I've bought an antistatic mat and wrist band this morning, the price was around 50$, and if it saves me the agony of trying to debug a piece of 'dead by static' electronics it'll be well worth the expense ;-)

Thanks for sharing BOA

You know what's irritating? You'll never know. That really bugs me. I know there's the potential for catastrophic failure, but how could I possibly know if I've prevented it or not...?
Well at least I'll have peace of mind knowing that I've done something to prevent damaging my toys ;-)

Maybe I'll just assume that EVERY piece of electronics I dabble with from now on will break in catastrophic proportions with dire consequences such as creating black holes that absorb our solar system if they are not handled with care.

Then I'll appreciate following your good advise ;-)

"Don't wear cheap underwear of man made materials"



that's more than just a sentence, it inclueds repetitions and alliterations, it could be made into a poem :) 

I think i'll go for the cheap way for now...foil that is. 

This is what the Electronics Club says :

It is usually adequate to earth your hands by touching a metal water pipe or window frame before handling the IC but for the more sensitive (and expensive!) ICs special equipment is available, including earthed wrist straps and earthed work surfaces. You can make an earthed work surface with a sheet of aluminium kitchen foil and using a crocodile clip to connect the foil to a metal water pipe or window frame with a 10kohm resistor in series.  


and this other thing:

 Static sensitive ICs will be supplied in antistatic packaging with a warning label and they should be left in this packaging until you are ready to use them.

 So....are the brains we are using static sensitive?

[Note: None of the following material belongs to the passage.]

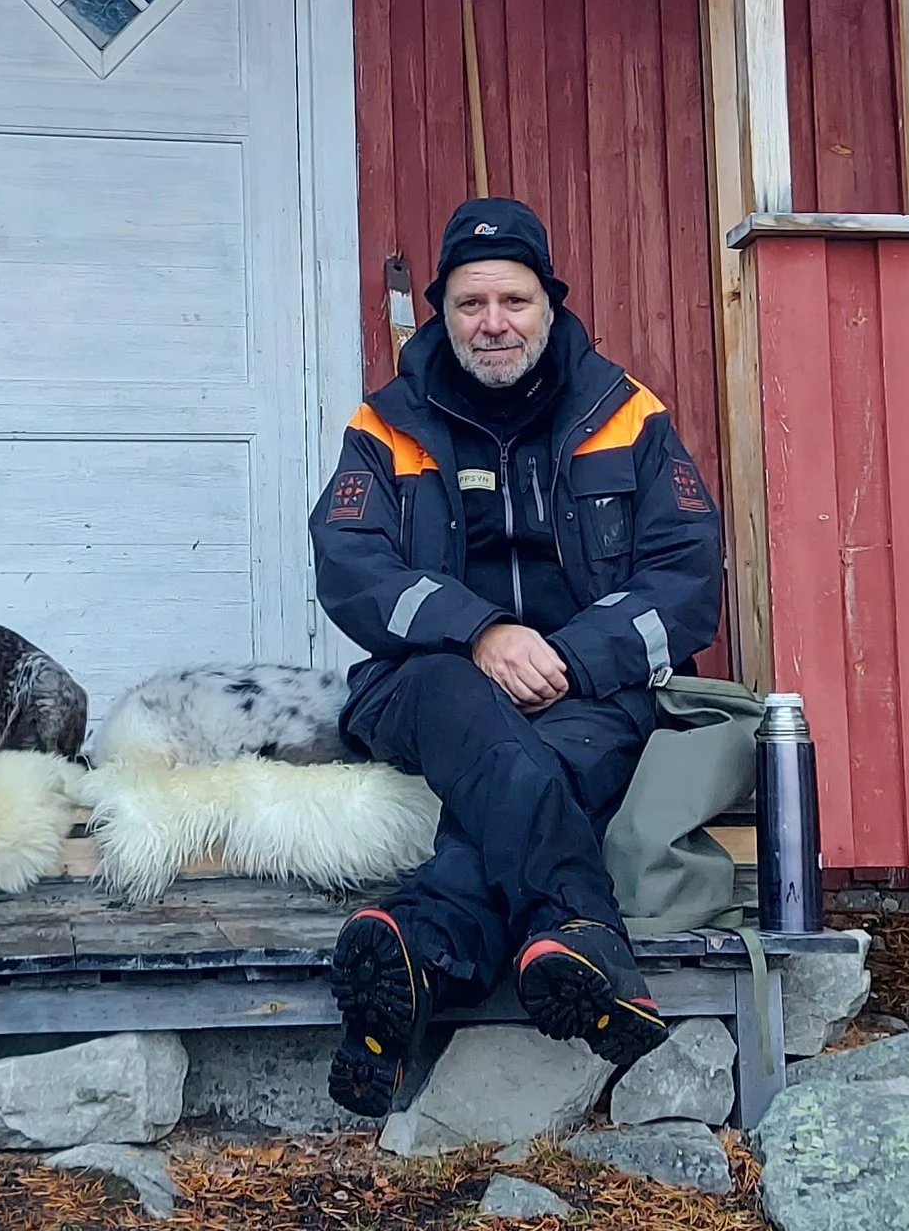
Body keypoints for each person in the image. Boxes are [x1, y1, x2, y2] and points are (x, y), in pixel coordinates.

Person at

I didn't get them in the package but doesn't mean they aren't. 

It would seem I'm a poet. And I didn't even know it.

Did you see what I did there ^^^ ?



The touching of a pipe/radiator thing is good, but ONLY if you ALSO have your components on an earthed surface. If you earth one but not the other, they may be at different potentials and that's when the discharge happens.

The brains are typically the most static sensitive component.

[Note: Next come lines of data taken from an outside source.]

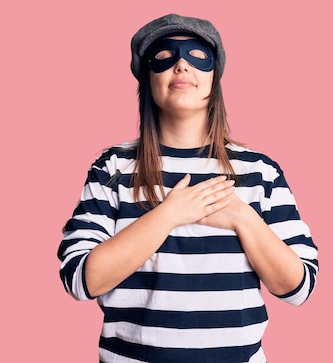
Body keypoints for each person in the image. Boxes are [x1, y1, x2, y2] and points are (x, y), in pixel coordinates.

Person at [57, 13, 319, 363]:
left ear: (215, 77)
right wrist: (169, 215)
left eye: (196, 55)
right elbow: (79, 279)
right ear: (147, 77)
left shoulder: (259, 171)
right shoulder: (113, 168)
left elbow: (299, 288)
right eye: (164, 57)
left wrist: (244, 218)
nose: (181, 66)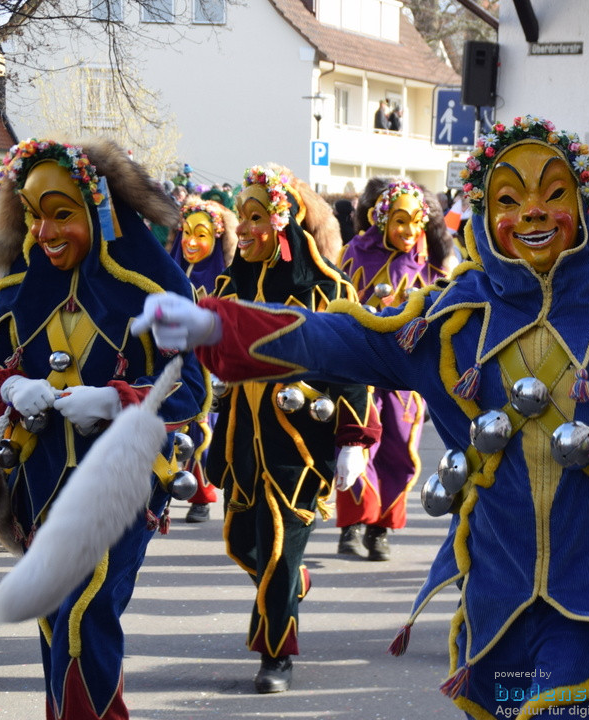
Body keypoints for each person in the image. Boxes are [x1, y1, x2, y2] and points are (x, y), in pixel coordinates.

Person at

I've got a question: Say i'm earthed, but my components are loaded up with electrostatic charge. If I well understood by what you said, if i touch these, they're gonna be grounded through my body and this will damage them right? But what if i earth them through a, say, 1M ohm resistor. Would that be a safe way to work?

Or esle, how can i earth components that are loaded up with charge without damaging them. 

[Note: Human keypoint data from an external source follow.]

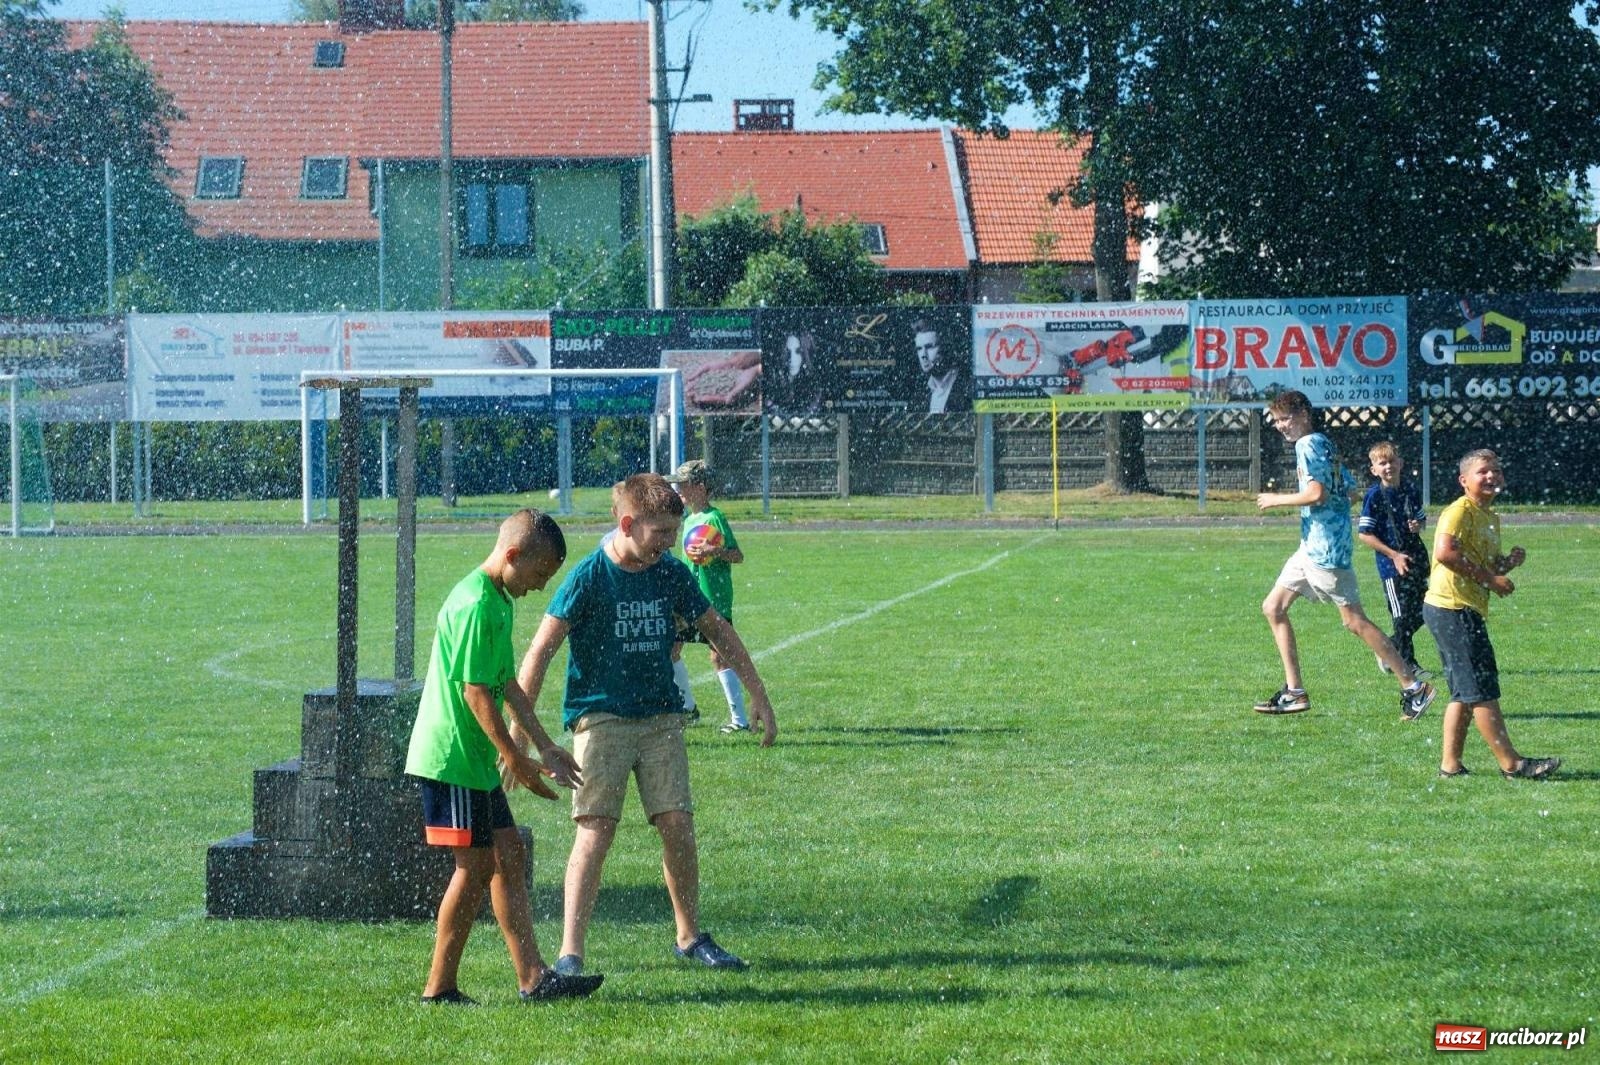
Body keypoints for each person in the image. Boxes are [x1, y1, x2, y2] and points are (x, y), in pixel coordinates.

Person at [517, 473, 777, 979]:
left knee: (677, 824)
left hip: (661, 718)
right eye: (660, 533)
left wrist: (758, 693)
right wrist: (520, 734)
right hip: (601, 718)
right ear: (627, 524)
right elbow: (540, 651)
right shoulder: (589, 576)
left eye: (673, 532)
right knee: (595, 831)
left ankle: (690, 936)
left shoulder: (670, 572)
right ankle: (570, 954)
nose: (669, 543)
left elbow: (717, 629)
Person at [404, 509, 605, 1005]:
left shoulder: (498, 599)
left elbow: (506, 684)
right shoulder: (476, 603)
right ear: (512, 555)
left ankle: (533, 978)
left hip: (473, 757)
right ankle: (438, 988)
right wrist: (514, 758)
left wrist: (544, 744)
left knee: (509, 854)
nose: (540, 586)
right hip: (453, 757)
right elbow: (475, 693)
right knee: (474, 867)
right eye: (538, 574)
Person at [1253, 390, 1436, 720]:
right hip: (1313, 546)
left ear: (1304, 415)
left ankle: (1413, 687)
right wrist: (1331, 513)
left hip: (1325, 551)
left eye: (1285, 419)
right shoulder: (1324, 443)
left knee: (1354, 621)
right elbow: (1350, 491)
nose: (1280, 426)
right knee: (1273, 607)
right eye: (1276, 421)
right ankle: (1295, 692)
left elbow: (1316, 494)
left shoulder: (1307, 445)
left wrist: (1276, 500)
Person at [1424, 450, 1560, 780]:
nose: (1491, 476)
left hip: (1459, 608)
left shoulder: (1490, 516)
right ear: (1464, 480)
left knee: (1464, 691)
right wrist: (1491, 580)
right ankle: (1512, 764)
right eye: (1483, 471)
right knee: (1481, 688)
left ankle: (1450, 765)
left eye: (1496, 471)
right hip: (1451, 607)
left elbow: (1485, 565)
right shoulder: (1459, 511)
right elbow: (1444, 553)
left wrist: (1507, 563)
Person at [665, 459, 750, 735]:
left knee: (720, 657)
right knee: (671, 648)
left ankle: (740, 720)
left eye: (683, 484)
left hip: (714, 599)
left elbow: (737, 555)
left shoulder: (715, 518)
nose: (678, 489)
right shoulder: (688, 519)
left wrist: (715, 552)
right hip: (688, 598)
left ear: (700, 487)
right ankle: (688, 708)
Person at [1356, 440, 1434, 678]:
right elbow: (1364, 534)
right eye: (1382, 463)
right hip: (1391, 566)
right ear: (1374, 470)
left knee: (1426, 611)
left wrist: (1418, 525)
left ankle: (1387, 647)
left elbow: (1421, 520)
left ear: (1401, 463)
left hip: (1415, 559)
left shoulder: (1410, 489)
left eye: (1391, 461)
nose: (1388, 466)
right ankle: (1408, 663)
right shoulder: (1374, 496)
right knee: (1400, 615)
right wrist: (1394, 555)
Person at [912, 319, 970, 413]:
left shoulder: (967, 384)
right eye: (919, 349)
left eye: (929, 347)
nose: (923, 355)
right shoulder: (920, 393)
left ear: (945, 347)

Any resistor will do. But what is practical? I sometimes use an anti-ESD bag. Place all the pins of the chip on one end and place my hand on the other end. The bag will conduct any charge (or better: difference in potential) from the chip to me or vice versa. These bags are made to conduct, but also to resist.

Alternatives are: the black foam that is sometimes used  for packaging chips, specially designed work bench mats.

They all "dissipate" charge like the bags do.

Have you ever measured the resistivity of one of those silvered bags? I frightened myself with this little experiment!

Even worse, try the pink coloured ones! They have virtually no conductive properties at all.